Were admins really this lazy, that they ignored Microsoft's admonitions? Not quite. The admins had been burned in the months preceding by countless bungled patches and service packs from Microsoft. The situation was so critical that many refused to update or upgrade at all. When Microsoft sent out word about the new vulnerability, many admins opted to deliberately ignore the warning, as accepting an update from Microsoft had become tantamount to system destruction.

And thus it spread. Tom Liston's LaBrea was clued in early, and provided healthy statistics on the spread of Blaster. Newspapers wrote about it, and some blamed Microsoft, and some did not. The phrase 'trustworthy computing' came up more than once, and some people wondered if there was any excuse for Blaster, or the way Microsoft handled it.

Users of Windows 2000 Service Pack 2 or earlier were deprived a workaround which it took Microsoft twenty seven days to admit would work with their operating system. In the midst of a computing crisis, people saw Microsoft pressuring customers to upgrade into Microsoft Product Activation.
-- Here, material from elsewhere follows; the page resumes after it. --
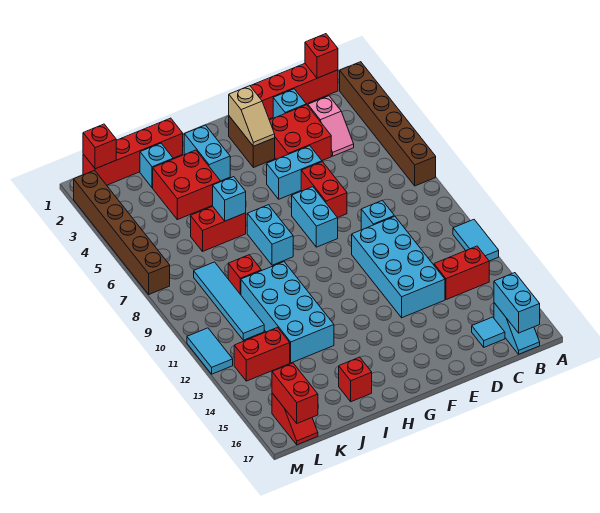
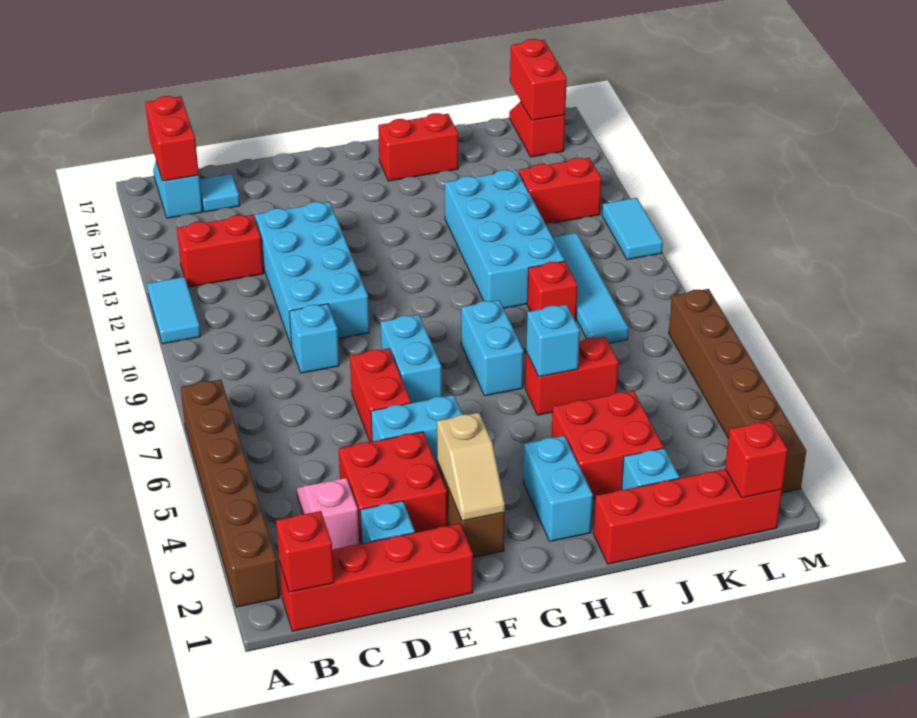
cyan 1x2 brick [494,273,540,333] -> red 1x2 brick [145,96,199,181]
tan 1x2 slope [229,86,275,146] -> tan 1x2 slope turned to [437,413,505,521]
red 1x1 brick [339,357,372,402] -> red 1x2 brick [378,113,458,181]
Windows 95, 98, 98SE, and Me were not affected by all this. Neither were Unix, Linux, FreeBSD, Apple's OS X, Solaris, SunOS, or any other operating system. Only Microsoft NT+ - NT4, 2K, and XP. The same way it always is. Blaster probes the net for likely victims, looking on ports which only Microsoft's sad Exchange will use, and if these ports are found, Blaster sends the bomb, corrupts yet another machine, and so on. Word has it all these machines will turn into zombies on 16 August and we'll see a real DDoS attack take place.